Just before stepping down, the Rutte government decided first to give every family in trouble a lump sum of 30,000 euro, without even looking at the individual case, and to unilaterally write off all outstanding debt. It is asking private creditors to do the same. After the elections in March, it will be up to the new government to design a new better system. The latest idea is to provide all childcare for free, funded by taxes, and to ask a co-payment only from richer households. But it will take two years before this new system is up and running.

One explanation for the fierce public reaction to the childcare allowance scandal in the Netherlands is its Protestant mentality.
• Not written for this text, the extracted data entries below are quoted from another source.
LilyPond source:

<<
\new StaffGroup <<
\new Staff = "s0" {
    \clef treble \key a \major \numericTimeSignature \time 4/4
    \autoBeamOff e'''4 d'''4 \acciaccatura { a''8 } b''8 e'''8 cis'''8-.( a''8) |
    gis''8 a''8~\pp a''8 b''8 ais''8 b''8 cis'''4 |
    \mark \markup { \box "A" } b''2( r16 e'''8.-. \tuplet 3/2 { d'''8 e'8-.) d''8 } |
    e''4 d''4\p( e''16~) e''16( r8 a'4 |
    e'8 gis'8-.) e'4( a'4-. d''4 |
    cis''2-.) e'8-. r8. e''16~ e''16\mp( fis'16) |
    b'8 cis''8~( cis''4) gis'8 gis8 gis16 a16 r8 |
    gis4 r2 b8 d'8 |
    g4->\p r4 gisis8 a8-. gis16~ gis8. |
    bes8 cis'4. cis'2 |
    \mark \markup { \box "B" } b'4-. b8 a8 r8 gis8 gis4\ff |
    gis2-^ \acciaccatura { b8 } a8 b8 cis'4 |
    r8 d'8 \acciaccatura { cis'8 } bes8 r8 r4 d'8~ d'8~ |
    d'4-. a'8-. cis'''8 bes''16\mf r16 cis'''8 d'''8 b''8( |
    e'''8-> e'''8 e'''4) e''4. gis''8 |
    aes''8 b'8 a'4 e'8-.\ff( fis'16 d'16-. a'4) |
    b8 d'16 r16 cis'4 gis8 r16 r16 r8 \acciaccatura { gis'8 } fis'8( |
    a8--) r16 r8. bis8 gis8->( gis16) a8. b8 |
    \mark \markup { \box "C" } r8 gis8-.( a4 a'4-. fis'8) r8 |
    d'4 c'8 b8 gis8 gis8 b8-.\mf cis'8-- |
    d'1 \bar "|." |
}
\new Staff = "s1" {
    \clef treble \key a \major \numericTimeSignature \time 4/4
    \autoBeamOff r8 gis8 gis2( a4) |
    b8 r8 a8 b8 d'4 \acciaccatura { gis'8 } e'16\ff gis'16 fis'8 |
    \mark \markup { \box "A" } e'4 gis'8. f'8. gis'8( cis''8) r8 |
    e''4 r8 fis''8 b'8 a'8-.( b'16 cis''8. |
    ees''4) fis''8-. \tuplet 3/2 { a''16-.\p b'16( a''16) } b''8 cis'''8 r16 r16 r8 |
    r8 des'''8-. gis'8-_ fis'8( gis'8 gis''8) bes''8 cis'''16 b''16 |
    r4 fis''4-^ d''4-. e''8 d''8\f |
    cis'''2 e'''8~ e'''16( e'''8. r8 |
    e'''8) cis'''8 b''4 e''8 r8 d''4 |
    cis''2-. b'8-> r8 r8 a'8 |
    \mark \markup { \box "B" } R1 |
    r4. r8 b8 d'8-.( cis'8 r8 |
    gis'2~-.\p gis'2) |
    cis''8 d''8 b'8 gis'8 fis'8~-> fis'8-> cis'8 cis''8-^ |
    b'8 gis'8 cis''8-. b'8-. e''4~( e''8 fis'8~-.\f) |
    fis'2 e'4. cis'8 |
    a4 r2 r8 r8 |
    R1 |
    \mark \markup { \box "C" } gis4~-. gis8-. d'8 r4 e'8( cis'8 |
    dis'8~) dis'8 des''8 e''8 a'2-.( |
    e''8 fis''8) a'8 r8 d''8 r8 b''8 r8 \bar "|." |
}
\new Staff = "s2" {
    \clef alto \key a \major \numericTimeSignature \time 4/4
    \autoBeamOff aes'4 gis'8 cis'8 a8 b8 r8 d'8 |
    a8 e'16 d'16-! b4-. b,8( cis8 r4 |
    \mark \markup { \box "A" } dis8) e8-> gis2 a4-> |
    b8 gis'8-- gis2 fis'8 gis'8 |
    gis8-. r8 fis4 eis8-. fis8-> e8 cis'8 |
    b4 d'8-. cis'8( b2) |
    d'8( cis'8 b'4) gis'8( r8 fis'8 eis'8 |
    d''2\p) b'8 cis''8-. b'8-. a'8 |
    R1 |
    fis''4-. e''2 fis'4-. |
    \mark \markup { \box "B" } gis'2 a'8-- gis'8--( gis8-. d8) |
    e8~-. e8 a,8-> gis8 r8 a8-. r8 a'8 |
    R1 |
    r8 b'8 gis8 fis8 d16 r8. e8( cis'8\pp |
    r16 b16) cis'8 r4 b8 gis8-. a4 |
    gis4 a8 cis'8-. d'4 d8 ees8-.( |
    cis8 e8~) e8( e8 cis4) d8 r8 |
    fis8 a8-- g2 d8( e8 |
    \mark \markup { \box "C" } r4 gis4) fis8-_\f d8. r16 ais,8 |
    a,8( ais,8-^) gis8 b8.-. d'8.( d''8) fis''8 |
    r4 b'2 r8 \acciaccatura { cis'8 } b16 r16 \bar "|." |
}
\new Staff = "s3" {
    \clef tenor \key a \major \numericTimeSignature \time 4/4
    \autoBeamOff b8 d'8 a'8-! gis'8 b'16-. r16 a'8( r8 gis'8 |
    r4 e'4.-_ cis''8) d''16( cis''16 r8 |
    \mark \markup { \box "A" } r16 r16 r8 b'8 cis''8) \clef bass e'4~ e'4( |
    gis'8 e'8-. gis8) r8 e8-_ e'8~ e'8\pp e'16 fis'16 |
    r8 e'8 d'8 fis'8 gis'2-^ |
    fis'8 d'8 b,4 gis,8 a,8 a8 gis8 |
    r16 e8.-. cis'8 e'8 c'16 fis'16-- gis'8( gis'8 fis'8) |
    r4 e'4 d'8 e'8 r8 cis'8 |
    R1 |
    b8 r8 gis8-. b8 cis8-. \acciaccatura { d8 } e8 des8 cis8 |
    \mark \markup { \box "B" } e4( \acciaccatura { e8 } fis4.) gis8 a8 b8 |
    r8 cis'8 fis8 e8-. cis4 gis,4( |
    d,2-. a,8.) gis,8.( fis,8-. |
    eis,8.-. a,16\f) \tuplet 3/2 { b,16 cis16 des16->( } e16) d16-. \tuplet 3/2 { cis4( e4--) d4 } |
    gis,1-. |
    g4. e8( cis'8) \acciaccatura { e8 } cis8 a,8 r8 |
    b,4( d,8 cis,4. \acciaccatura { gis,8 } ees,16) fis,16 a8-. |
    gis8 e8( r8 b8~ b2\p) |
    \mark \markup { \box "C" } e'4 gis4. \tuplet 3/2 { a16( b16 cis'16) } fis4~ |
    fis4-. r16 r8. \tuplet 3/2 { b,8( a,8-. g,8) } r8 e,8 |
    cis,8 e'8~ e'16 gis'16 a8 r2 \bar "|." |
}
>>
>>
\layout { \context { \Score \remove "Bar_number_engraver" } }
In a Catholic country people understand that when dealing with a complex system, there is a difference between an irregularity and sheer fraud. In the case of an irregularity, you get the benefit of the doubt and are allowed to make a correction. For the fraud, you have to pay a fine, after which you can ask and receive forgiveness.

There is another important social policy lesson one can draw from this case. If you are looking for a simple policy measure that is easy to implement, then you have to accept that such a measure can never take all individual personal circumstances into account. If you desire more personal customization, you will have to make the policy instrument more complicated, which in turn makes implementation more difficult and increases the risk of abuse.

There is an inevitable trade-off between practicality and fairness in policy making. It is not easy for a minister to explain in Parliament that both at the same time are not possible, let alone win the elections with that. And never ignore the advice of the civil servants who have to implement your grand scheme.